Ah, mais voilà que Marine Le Pen retombe dans les ornières habituelles. Dernier communiqué en date (qu’on ne reproche pas à la presse de taire les thèses du FN) :

« La multiplicité des appartenances à d’autres nations contribue aujourd’hui, et d’une manière de plus en plus préoccupante, à affaiblir chez nos compatriotes l’acceptation d’une communauté de destin, et par là-même à miner les fondements de l’action de l’État. L’explosion du chiffre des binationaux pose aujourd’hui des problèmes dont les Français sont de plus en plus conscients et que le législateur ne peut plus ignorer. » Ouf, il ne s’agit pas de dénoncer les Franco-Israéliens, mais les Franco-Libyens « en puissance » (en quelque sorte) que seraient les Franco-Algériens. Et les Franco-Algériennes alors, dont certaines sont professeures d’histoire ? La chasse serait-elle ouverte ?

On lit aussi qu’« une fracture existe entre les organismes communautaristes prétendument représentatifs et les Français de confession israélite qui, de plus en plus, affichent leur soutien à Marine Le Pen… ». Les soutiens israélites du FN vont beaucoup apprécier ce laïus sur les binationaux avant, peut-être, d’en soupeser les implications.

Il y a quand même des trucs à éviter pour ne pas se retrouver accusé de vouloir exercer une police de la pensée ou d’avoir la xénophobie sélective. Par exemple, s’en prendre aux corpos étudiantes, aux bureaux des élèves des écoles de commerce, etc., ce n’est pas malin.

Du FNJ du Rhône : « Le FNJ dénonce également l’attitude de certaines universités qui prennent à la légère l’organisation de soirées étudiantes de ce type où la débauche est la seule règle et où les pleins pouvoirs sont laissées aux corporations étudiantes dont l’irresponsabilité de certaines est connue de tous. (…) Le Front national de la jeunesse réclame également qu’un contrôle sévère soit exercé par les universités sur les associations étudiantes, à qui l’on laisse la liberté d’organiser des soirées de ce type au sein des campus universitaires. ». Il s’agit des soirées salsa latinas, des soirées musicales africaines ? On ne comprend pas très bien, si ce n’est que toutes les soirées étudiantes (hormis les siennes, celles du FNJ du Rhône ?) devraient faire l’objet d’un « contrôle sévère ». Après les profs, les étudiants… Mais où s’arrêteront-ils ?

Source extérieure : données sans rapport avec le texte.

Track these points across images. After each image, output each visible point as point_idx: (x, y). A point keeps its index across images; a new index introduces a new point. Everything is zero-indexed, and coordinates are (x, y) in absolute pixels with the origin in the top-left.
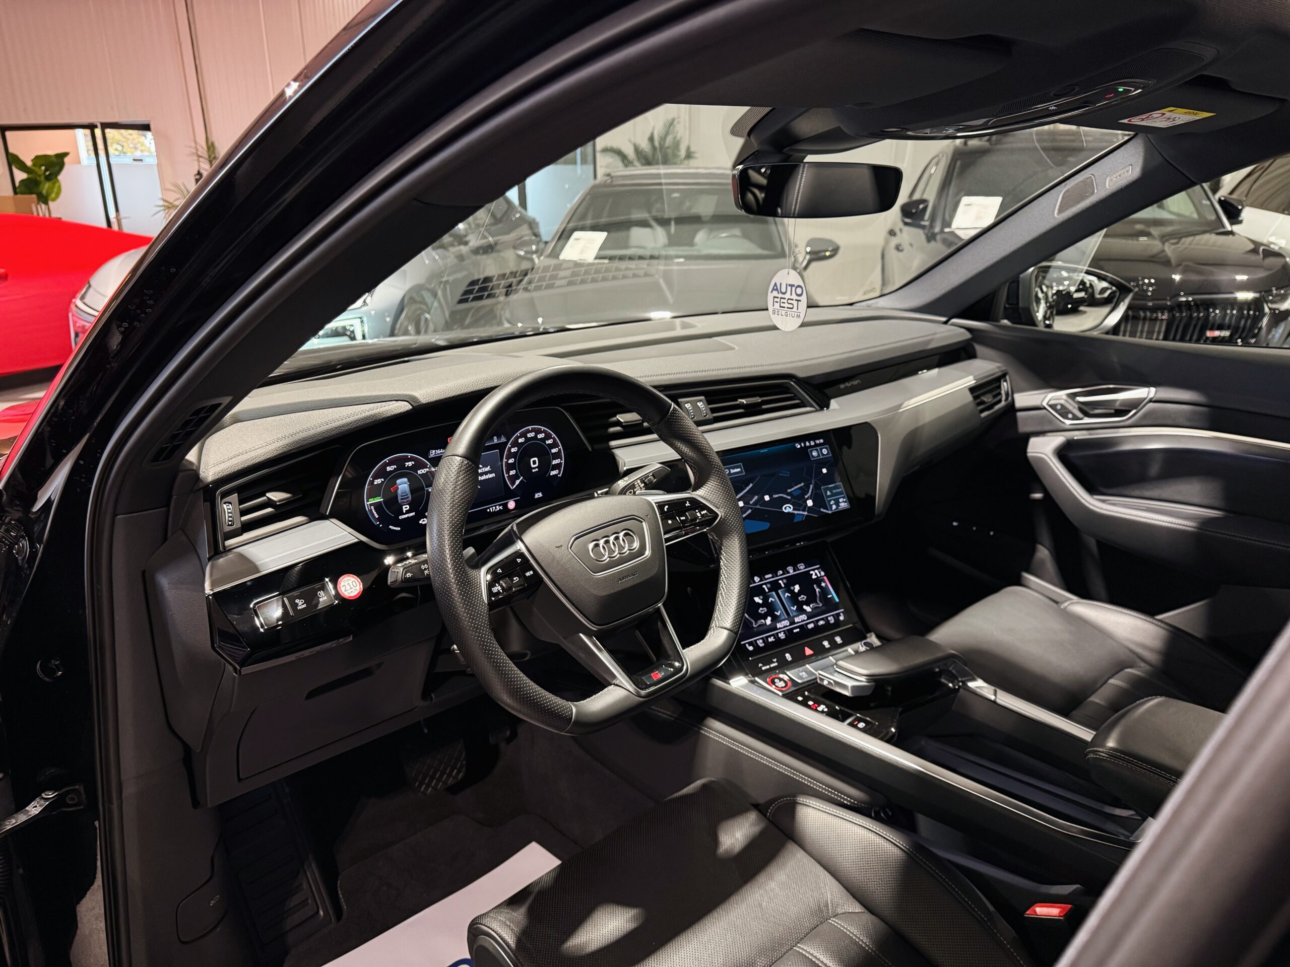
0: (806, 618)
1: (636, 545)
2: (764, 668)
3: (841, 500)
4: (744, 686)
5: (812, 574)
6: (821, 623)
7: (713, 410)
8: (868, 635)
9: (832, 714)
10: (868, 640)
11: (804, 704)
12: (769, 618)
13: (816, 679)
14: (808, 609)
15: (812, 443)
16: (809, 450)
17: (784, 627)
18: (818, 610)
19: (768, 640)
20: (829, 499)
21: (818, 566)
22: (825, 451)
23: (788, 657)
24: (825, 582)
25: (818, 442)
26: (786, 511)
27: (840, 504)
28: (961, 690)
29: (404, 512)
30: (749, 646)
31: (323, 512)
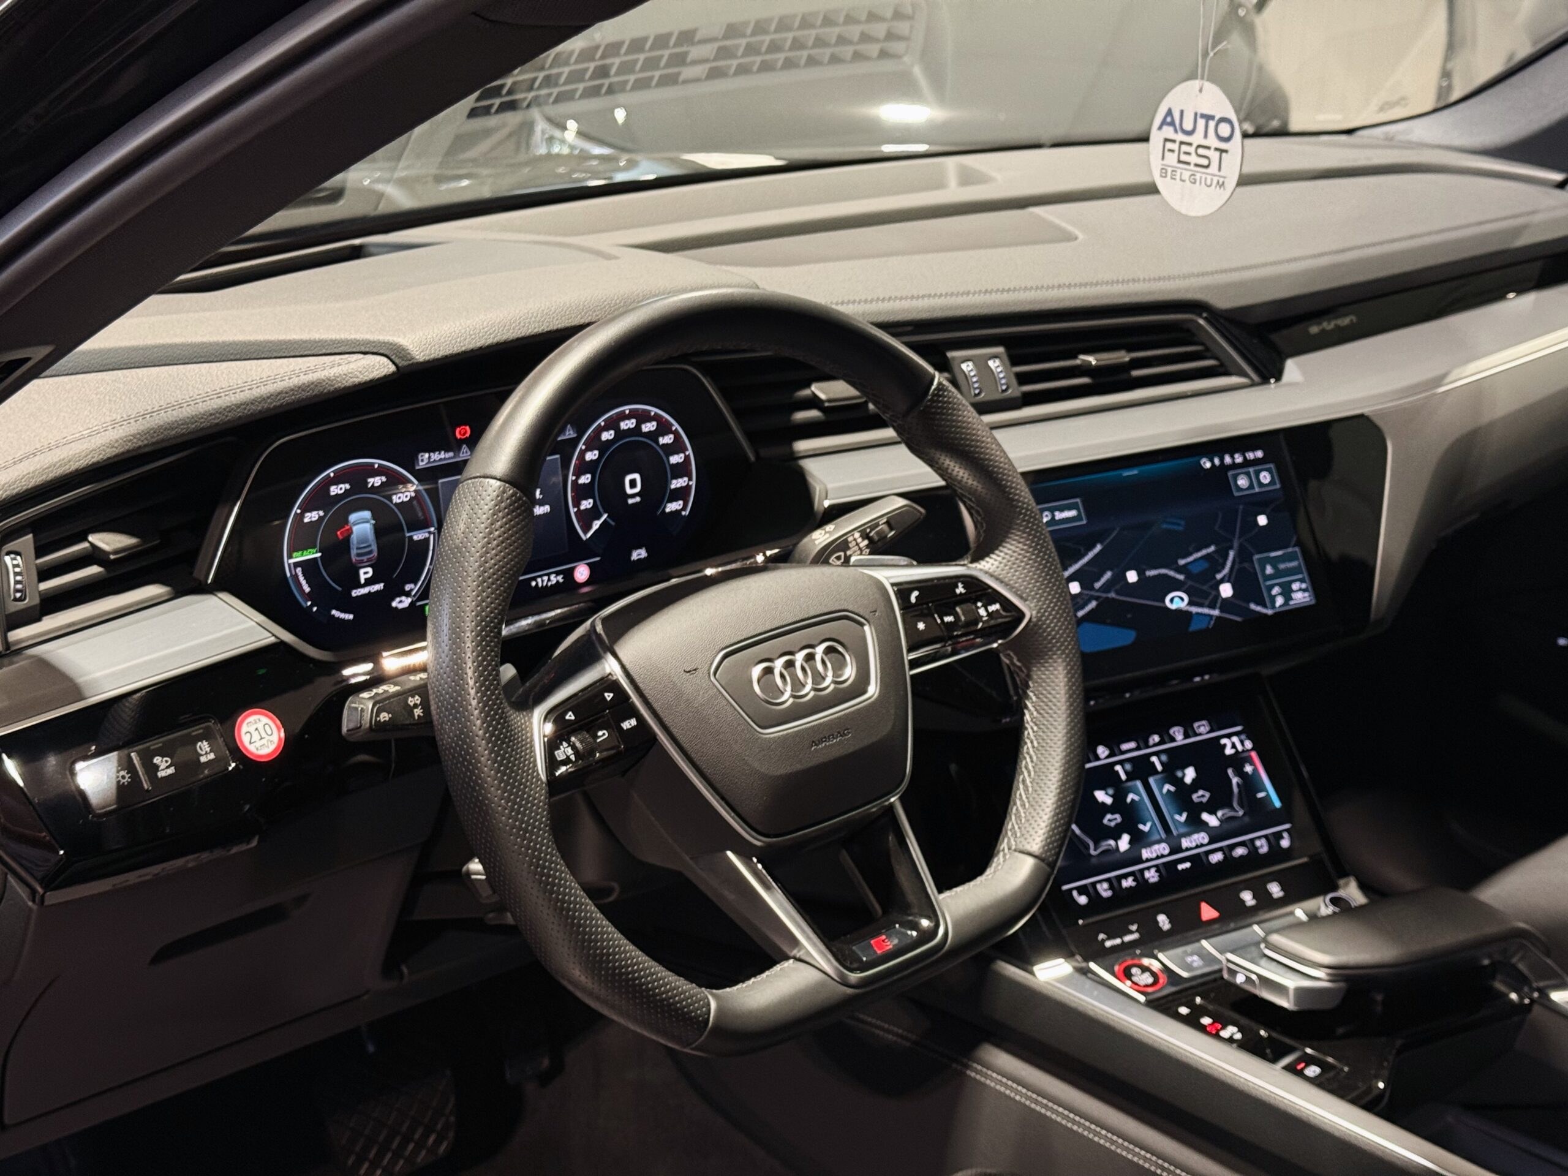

Ah, éviter aussi de s’en prendre en ce moment aux « petits juges rouges » : voir le résultat des élections à Milan après les fortes déclarations de Berlusconi.

Eh oui, mais si le FN modère ses outrances, il risque fort de ne plus trop se distinguer des « puissantes armadas de la pensée unique » (expression d’Alain Vizier, ou de Marion Le Pen). D’où l’interrogation : le jeune délégué FN de l’Aude a-t-il agi vraiment de son propre chef en s’en prenant à un professeur d’histoire ? Dur, dur, de devenir un parti « comme les autres » tout en continuant à prétendre être resté un parti pas tout à fait comme les autres.